Foi precisamente diante do computador, que mudei de ideia. Pensei em comentar a fraude nas “eleições” da Venezuela, a trapaça de Maduro, useiro e vezeiro na arte de trapacear prender e matar. Quis dar à História seu verdadeiro sentido.
Recorri a Marc Bloch, que lá nos idos de 1929, juntamente com Lucien Fevre e Fernand Braudel definiram os princípios da escola dos Annales, através da qual destruiu a historiografia “événementieele”, sustentada nos fatos, na ação dos grandes homens e heróis, para inaugurar a História como problema, enredo de uma época.

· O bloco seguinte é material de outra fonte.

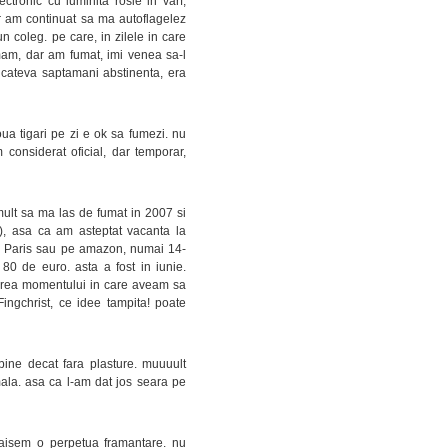
ectronic cu luminita rosie in varf,
ar am continuat sa ma autoflagelez
 coleg. pe care, in zilele in care
umam, dar am fumat, imi venea sa-l
a cateva saptamani abstinenta, era
ua tigari pe zi e ok sa fumezi. nu
considerat oficial, dar temporar,
 mult sa ma las de fumat in 2007 si
), asa ca am asteptat vacanta la
 la Paris sau pe amazon, numai 14-
 80 de euro. asta a fost in iunie.
ptarea momentului in care aveam sa
ingchrist, ce idee tampita! poate
bine decat fara plasture. muuuult
ala. asa ca l-am dat jos seara pe
 traisem o perpetua framantare. nu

A História não seria mais entendida como ciência do passado. Para Marc Bloc “passado não é objeto de ciência”. O presente passa a ser um elemento fundamental para o entendimento do passado, mesmo que este seja ainda essencial para explicar o presente. Porém, é no presente que floresce o que no passado não tinha desabrochado por inteiro.
Essa visão regressiva ilumina a História para novos empreendimentos científicos, para aquilo que denominamos ciência dos homens nos tempos passado e presente.

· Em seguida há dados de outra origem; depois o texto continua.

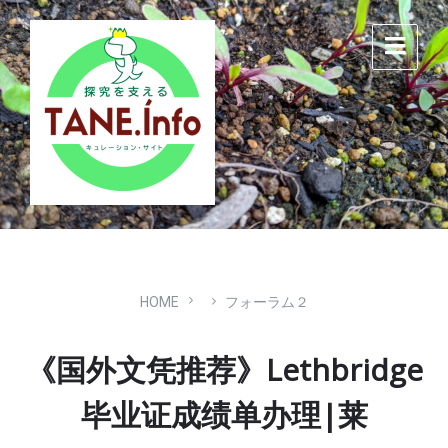
Skip
Skip
Skip
to
to
to
content
main
footer
navigation
HOME
フォーラム２
《国外文凭推荐》Lethbridge
毕业证成绩单办理|莱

Daí ser evidente a suspeita bem fundada que caminhamos inexoravelmente para nos tornar uma Venezuela. São os elementos do presente que saltam aos olhos. Na proporção de nossas diferenças históricas, porém cumprindo os mesmos roteiros políticos, desenhamos um cenário muito semelhante.
O que nos falta? Já temos implantado claramente a fundição entre os poderes do Estado, notadamente entre o Executivo e o Judiciário; a chamada velha imprensa adota uma linguagem de subserviência aos ditames do poder politico vigente; jornalistas e políticos, quando não estão presos ou foragidos, têm seus direitos cassados; o estamento militar acomodou-se perante um poder civil corrupto e corruptor; os detentores do poder econômico, uma elite dos super-ricos, contentam-se com o cumprimento pelos poderes do Estado da Agenda 30, arguida pela ONU e aparelhada para o Governo Mundial e o fim das Democracias; a política externa do Governo aprofunda suas alianças com a China, as ditaduras espalhas pelo mundo, o terrorismo e as ilusões lulistas; a Nação estraçalhada pelas divisões identitaristas incentivadas pelo Governo central. O que falta para o golpe final?
Nem o povo, concebido como o conjunto das classes dominadas, nem a burguesia têm um projeto nacional voltado para a emergência de uma Democracia forte, livre da fome e da miséria.
O projeto nacional, concebido e que vem se desenvolvendo anos a fio, consiste numa esdruxula aliança entre a nossa emburrecida burguesia, sua congênere internacional e o petismo, em que o capital e o trabalho estão irmanados na Festa de Babette!
O que de fato presenciamos neste estranho e paradoxal entrelaçamento, é um dos produtos menos estudado e conhecido das consequências do desaparecimento do velho mundo, à época da guerra fria e do desmantelamento do mundo comunista.
A transformação da luta de classes em conflito de identidades, esta última estimulada pelos super-ricos e a esquerda, numa aliança de anormais. Os primeiros porque almejam a diminuição da população mundial e o segundo porque alimenta a confrontação e o conflito no interior das sociedades. Em ambos os casos solapam as Nações, propiciando o fim das fronteiras nacionais e das suas instituições culturais e democráticas.
Extintas as Nações, os super-ricos têm o terreno fértil para a destruição das instituições democráticas e consequentemente do governo mundial que tanto desejam e os comunistas, ansiosos para restaurar o totalitarismo, estimam que o caos é o pai e a mãe do regime sem leis e destituído de soberania popular.
É disso que se trata, quando pensamos os valores que qualificam e igualam a Venezuela e o Brasil. Albert Camus nos chama a atenção, com sua sabedoria e sua consciência do mundo: “A única forma de lidar com um mundo que não valoriza sua liberdade, é tornar-se tão absolutamente livre que o mero fato de você existir já representa um ato de rebelião".